* **Source text**
I think it would be a mistake to begin a new version of the profile so
soon. If people think it's a moving target, they'll be less likely to
implement the suggestions.

We've been focusing on helping developers and publishers implement the
profile, and have had success in that area. Since it was published in
October, both Six Apart and Wordpress  have made changes to pass all
profile-related checks in the Feed Validator.

#1713 From: "James Holderness" <j4_james@...>
Date: Sat Feb 23, 2008 9:40 pm
Subject: Re: The myth of RSS compatibility
james_holder...
Send Email Send Email
 
gunnarsunshine wrote:
> It appears that implementing an RSS news reader may be a lot of work to
> do. At least when
> one reads the web page
> http://diveintomark.org/archives/2004/02/04/incompatible-rss
>
> Is the above mentioned web page accurate in its description of
> incompatibility?

I don't believe there's anything factually inaccurate on that page, however
the practical implications are vastly overstated, assumedly for dramatic
effect. It makes for entertaining reading, but it's not a great practical
resource.

Implementing an RSS reader can be a lot of work, but that has more to do
with the realities of parsing malformed feeds than it does with multiple RSS
versions.

* **Entries shown**

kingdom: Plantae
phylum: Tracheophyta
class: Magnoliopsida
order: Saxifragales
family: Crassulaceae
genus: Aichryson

* **Set tasks**
a - Render this sentence from the RSS discussion in Spanish: "It makes for entertaining reading, but it's not a great practical resource."
b - Extract the part of the RSS discussion from "I think it would" up to and including "the Feed Validator.".
Work only from the RSS discussion and ignore the listing.

* **Solutions to the exercise**
a - Resulta una lectura entretenida, pero no es un gran recurso práctico.

b -
I think it would be a mistake to begin a new version of the profile so
soon. If people think it's a moving target, they'll be less likely to
implement the suggestions.

We've been focusing on helping developers and publishers implement the
profile, and have had success in that area. Since it was published in
October, both Six Apart and Wordpress  have made changes to pass all
profile-related checks in the Feed Validator.